Partnership/Limited Partnership: Any general partner can bind entity, LP no
authority except may replace GP by terms of agreement
Trusts: Trustee with remainder or other distribution interest may be removed for
conflict of interest in trustee and recipient roles, cf. Faville v. Burns, 2011 IL App
(1st) 110335
V. Dispute Resolution Options
Buy Out The Objectors: see Noonan v. Harrington, U.S.D.C. Il. 2010, 740
F.Supp.2d 970 (Sale price to minority owners incorporated all future value, no
right to continued dividends case could proceed.).

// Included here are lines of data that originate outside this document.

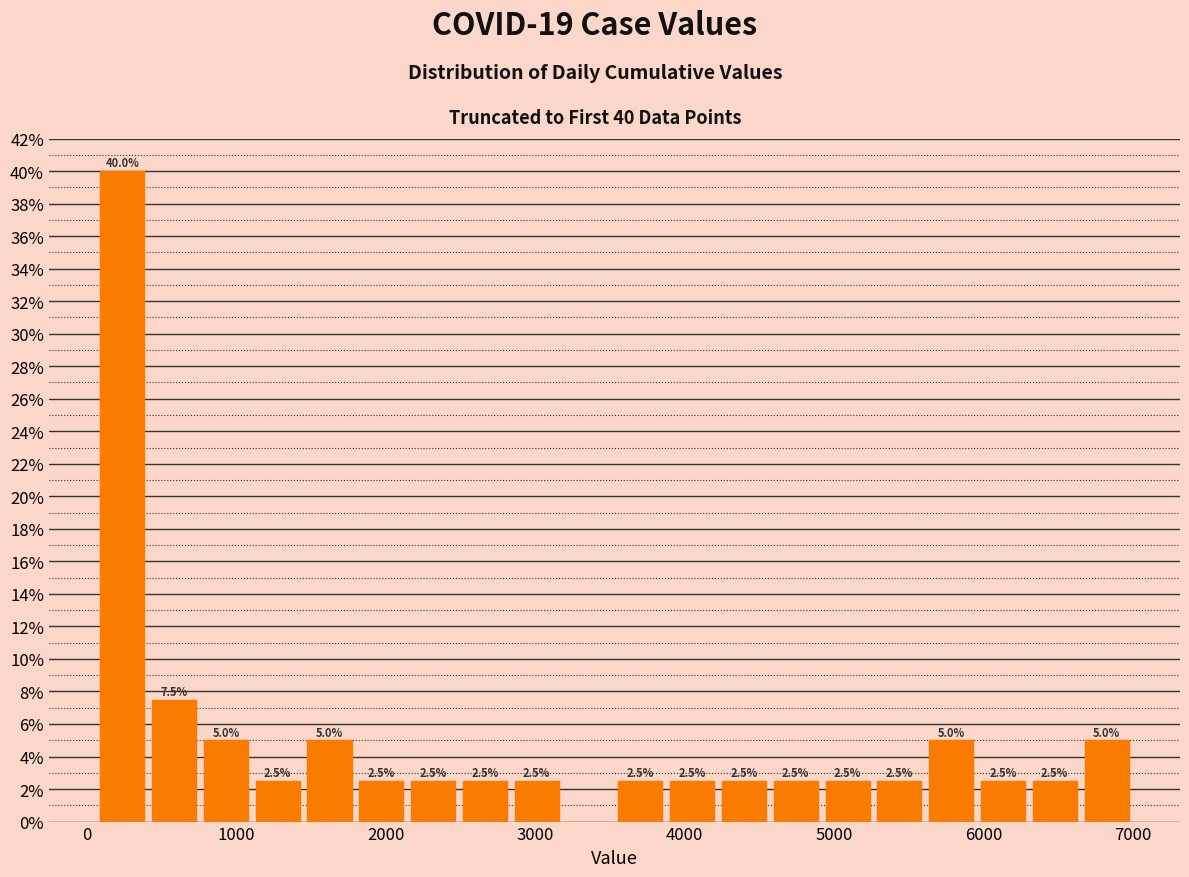

Around what value on the x-axis is the tallest bar? Give the approximate position of its centre, as read against the axis.

200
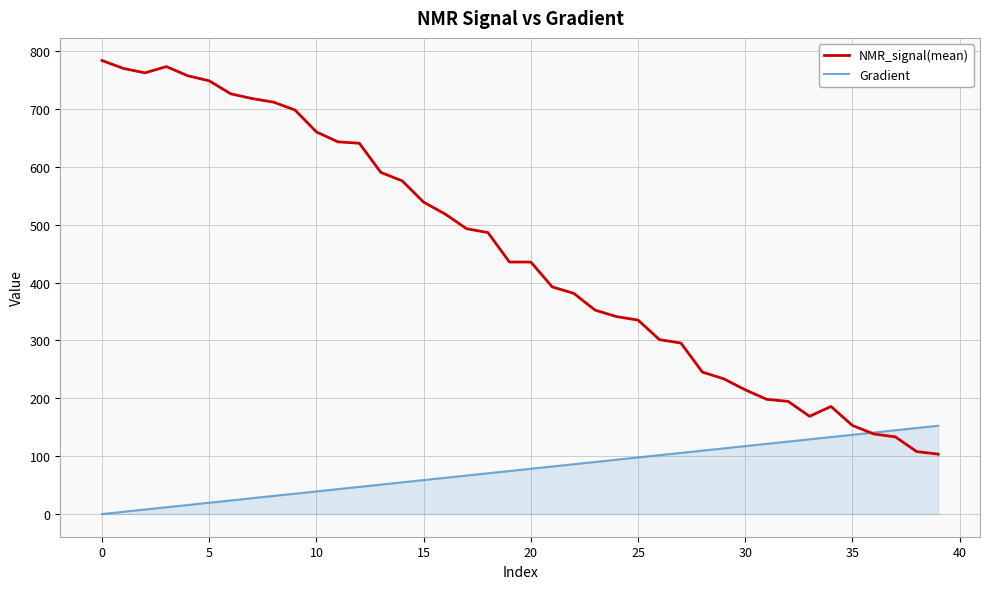

Rank the series by their maximum value, from lowest to highest.

Gradient, NMR_signal(mean)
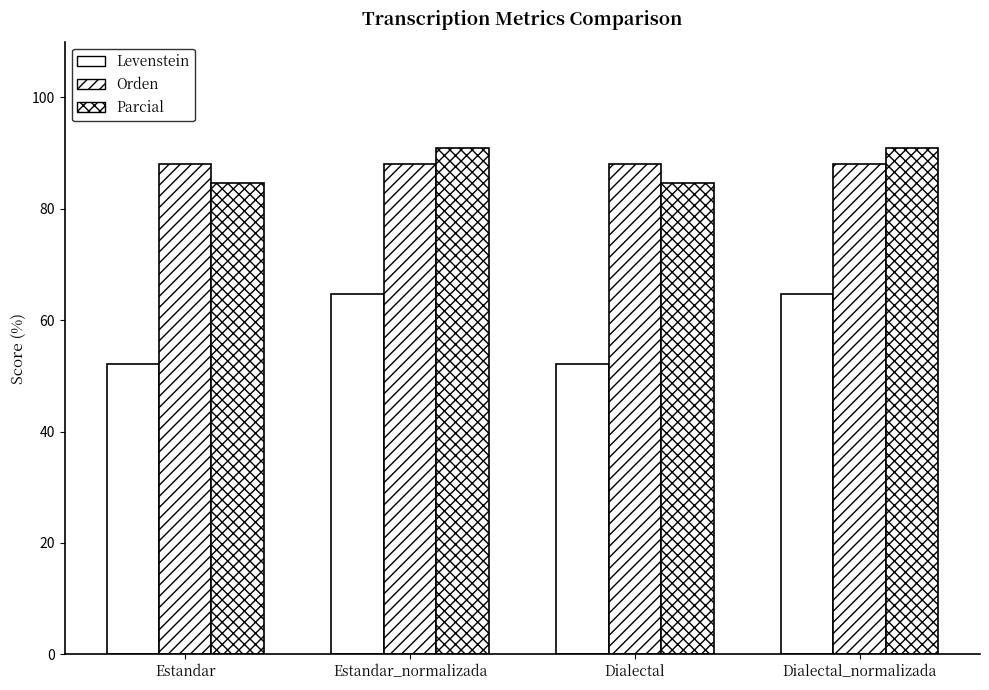

Reading right to left, extract all data points from this chart.

Levenstein: Dialectal_normalizada=64.7	Dialectal=52.2	Estandar_normalizada=64.7	Estandar=52.2
Orden: Dialectal_normalizada=88.0	Dialectal=88.0	Estandar_normalizada=88.0	Estandar=88.0
Parcial: Dialectal_normalizada=90.9	Dialectal=84.6	Estandar_normalizada=90.9	Estandar=84.6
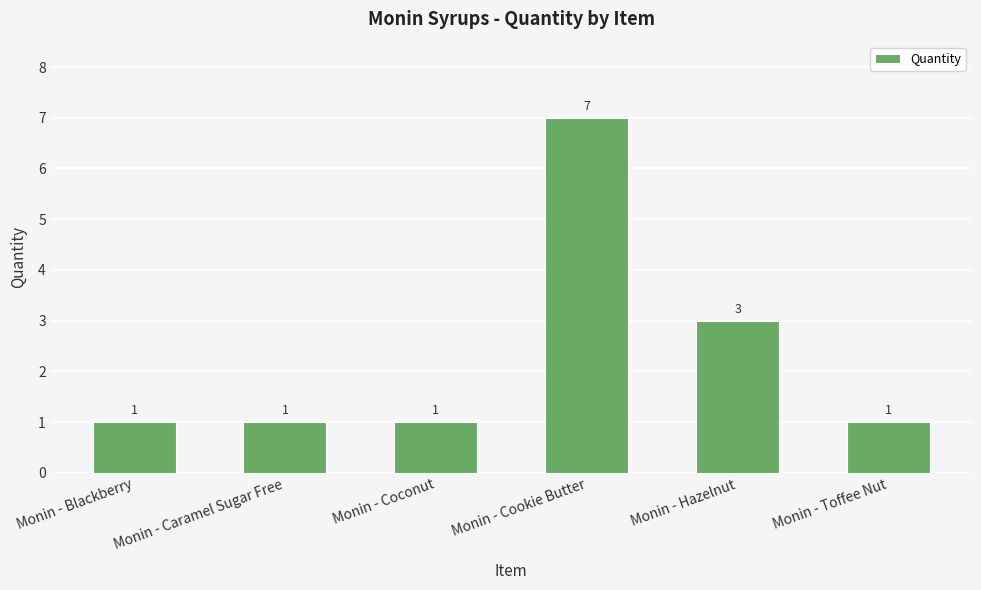

Count the values in the range 1 to 3.

5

Note dissenter’s rights section
11.70 of BCA, means dissenters may be entitled to fair value, not fair market
value, if dissent from fundamental corporate action
Distribute Something Early: see Estate of Boyar, 2012 IL App (1st) 111013,
heirs who took some personalty from executor’s distribution could not then
contest the will, based on doctrine of election
Try Mediation: Unlike arbitration, this isn’t binding, but a trusted mediator may
be able to get the parties to recognize the value of family relations over money
amounts less than the cost of litigation
Get professional management, to maximize EBITDA for sale: The Turnaround
Management has more than 6,000 members, the Midwest Business Brokers and
Intermediaries has more than 240: there are experts who can help maximize
returns and minimize estate and income taxes on sale or intra-family transfer of
business interests
VI. Current Client Checklist
Get a buy-sell agreement in place that resolves valuation and control disputes in
advance, and fund it with “key man” insurance if possible, to buy out decedent’s
share so remainder of the family can continue the business
Check the corporate book and financial records so the property can be sold
“Clear the underbrush” of family members not working in the business, so long-
running minority interest disputes can be avoided
Show a healthy profit on the company’s annual tax returns, so the sales price will
be healthy if sale is needed: estate taxes are much higher than income tax, and
planning options can reduce both types of tax.